# q-Vandermonde identity

In mathematics, in the field of combinatorics, the q-Vandermonde identity is a q-analogue of the Chu-Vandermonde identity. Using standard notation for q-binomial coefficients, the identity states that

$\binom{m + n}{k}_{\!\!q} =\sum_{j} \binom{m}{k - j}_{\!\!q} \binom{n}{j}_{\!\!q} q^{j(m-k+j)}.$

The nonzero contributions to this sum come from values of j such that the q-binomial coefficients on the right side are nonzero, that is, max(0, km) ≤ j ≤ min(n, k).

## Other conventions

As is typical for q-analogues, the q-Vandermonde identity can be rewritten in a number of ways. In the conventions common in applications to quantum groups, a different q-binomial coefficient is used. This q-binomial coefficient, which we denote here by $B_q(n,k)$, is defined by

$B_q(n, k) = q^{-k(n-k)} \binom{n}{k}_{\!\!q^2}.$

In particular, it is the unique shift of the "usual" q-binomial coefficient by a power of q such that the result is symmetric in q and $q^{-1}$. Using this q-binomial coefficient, the q-Vandermonde identity can be written in the form

$B_q(m + n,k)=q^{n k}\sum_{j}q^{-(m+n)j} B_q(m,k - j) B_q(n,j).$

## Proofs of the identity

As with the (non-q) Chu-Vandermonde identity, there are several possible proofs of the q-Vandermonde identity. We give one proof here, using the q-binomial theorem.

One standard proof of the Chu-Vandermonde identity is to expand the product $(1 + x)^m (1 + x)^n$ in two different ways. Following Stanley,[1] we can tweak this proof to prove the q-Vandermonde identity, as well. First, observe that the product

$(1 + x)(1 + qx) \cdots \left (1 + q^{m + n - 1}x \right )$

can be expanded by the q-binomial theorem as

$(1 + x)(1 + qx) \cdots \left (1 + q^{m + n - 1}x \right ) = \sum_k q^{\frac{k(k-1)}{2}} \binom{m + n}{k}_{\!\!q} x^k.$

Less obviously, we can write

$(1 + x)(1 + qx) \cdots \left (1 + q^{m + n - 1}x \right ) = \left((1 + x)\cdots (1 + q^{m - 1}x)\right) \left( \left(1 + (q^m x) \right) \left (1 + q(q^m x) \right ) \cdots \left (1 + q^{n - 1}(q^m x) \right )\right)$

and we may expand both subproducts separately using the q-binomial theorem. This yields

$(1 + x)(1 + qx) \cdots \left (1 + q^{m + n - 1}x \right ) = \left(\sum_i q^{\frac{i(i - 1)}{2}} \binom{m}{i}_{\!\!q} x^i \right) \cdot \left(\sum_i q^{mi + \frac{i(i - 1)}{2}} \binom{n}{i}_{\!\!q} x^i \right).$

Multiplying this latter product out and combining like terms gives

$\sum_k \sum_j \left(q^{j(m - k + j) + \frac{k(k - 1)}{2}} \binom{m}{k - j}_{\!\!q} \binom{n}{j}_{\!\!q}\right)x^k.$

Finally, equating powers of $x$ between the two expressions yields the desired result.

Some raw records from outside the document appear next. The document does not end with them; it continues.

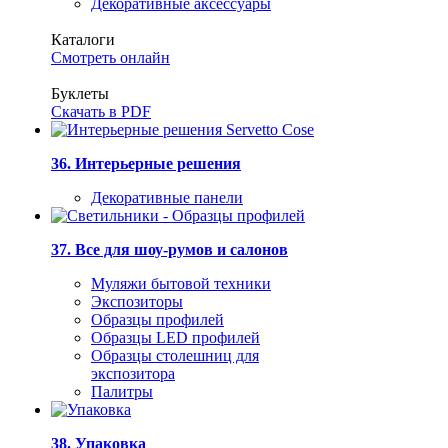
Декоративные аксессуары
Каталоги
Смотреть онлайн
Буклеты
Скачать в PDF
36. Интерьерные решения
Декоративные панели
37. Все для шоу-румов и салонов
Муляжи бытовой техники
Экспозиторы
Образцы профилей
Образцы LED профилей
Образцы столешниц для
экспозитора
Палитры
38. Упаковка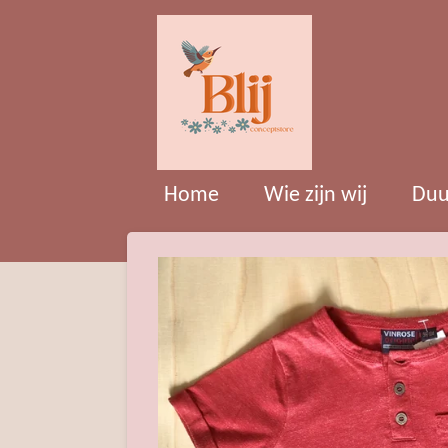
Ga
direct
naar
de
hoofdinhoud
Home
Wie zijn wij
Duu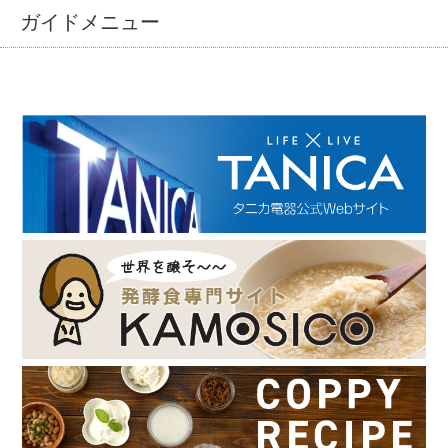
ガイドメニュー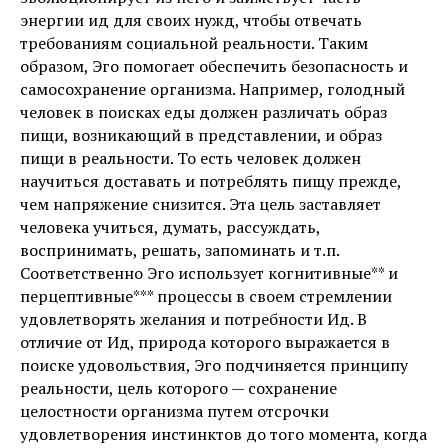
энергии ид для своих нужд, чтобы отвечать
требованиям социальной реальности. Таким
образом, Эго помогает обеспечить безопасность и
самосохранение организма. Например, голодный
человек в поисках еды должен различать образ
пищи, возникающий в представлении, и образ
пищи в реальности. То есть человек должен
научиться доставать и потреблять пищу прежде,
чем напряжение снизится. Эта цель заставляет
человека учиться, думать, рассуждать,
воспринимать, решать, запоминать и т.п.
Соответственно Эго использует когнитивные** и
перцептивные*** процессы в своем стремлении
удовлетворять желания и потребности Ид. В
отличие от Ид, природа которого выражается в
поиске удовольствия, Эго подчиняется принципу
реальности, цель которого — сохранение
целостности организма путем отсрочки
удовлетворения инстинктов до того момента, когда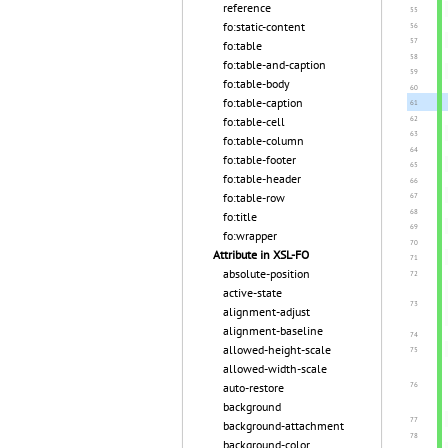
reference
fo:static-content
fo:table
fo:table-and-caption
fo:table-body
fo:table-caption
fo:table-cell
fo:table-column
fo:table-footer
fo:table-header
fo:table-row
fo:title
fo:wrapper
Attribute in XSL-FO
absolute-position
active-state
alignment-adjust
alignment-baseline
allowed-height-scale
allowed-width-scale
auto-restore
background
background-attachment
background-color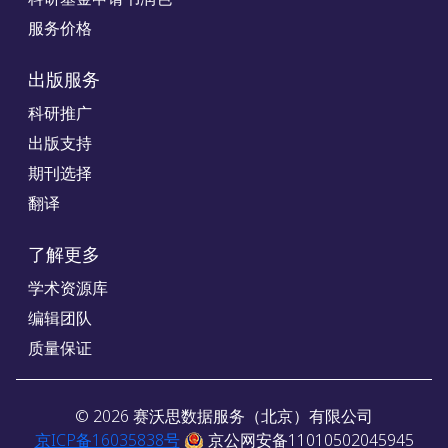
服务价格
出版服务
科研推广
出版支持
期刊选择
翻译
了解更多
学术资源库
编辑团队
质量保证
©
2026
赛沃思数据服务（北京）有限公司
京ICP备16035838号
京公网安备11010502045945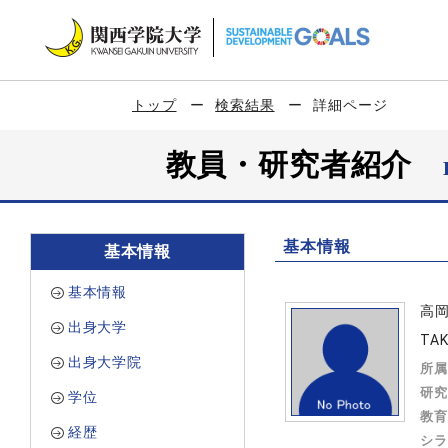
トップ
検索結果
詳細ページ
教員・研究者紹介
基本情報
基本情報
基本情報
高
出身大学
TAK
出身大学院
所属
研究
学位
教育
経歴
シラ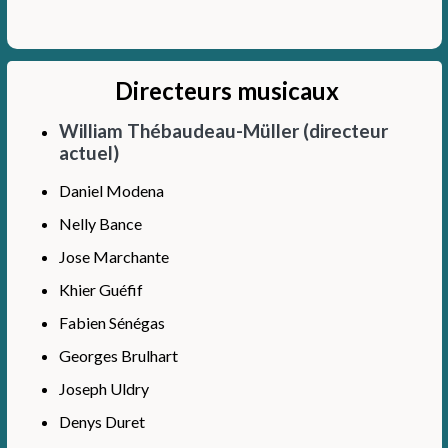
Directeurs musicaux
William Thébaudeau-Müller (directeur
actuel)
Daniel Modena
Nelly Bance
Jose Marchante
Khier Guéfif
Fabien Sénégas
Georges Brulhart
Joseph Uldry
Denys Duret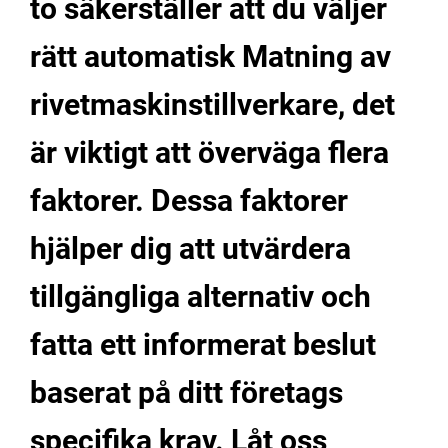
to säkerställer att du väljer
rätt automatisk Matning av
rivetmaskinstillverkare, det
är viktigt att överväga flera
faktorer. Dessa faktorer
hjälper dig att utvärdera
tillgängliga alternativ och
fatta ett informerat beslut
baserat på ditt företags
specifika krav. Låt oss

This argument may also be phrased in terms of expanding the product $(A + B)^m(A + B)^n$ in two different ways, where A and B are operators (for example, a pair of matrices) that "q-commute," that is, that satisfy BA = qAB.

## Notes

1. ^ Stanley (2011), Solution to exercise 1.100, p. 188.

## References

• Gaurav Bhatnagar (2011). "In Praise of an Elementary Identity of Euler". Electronic J. Combinatorics, P13, 44pp. 18 (2). arXiv:1102.0659.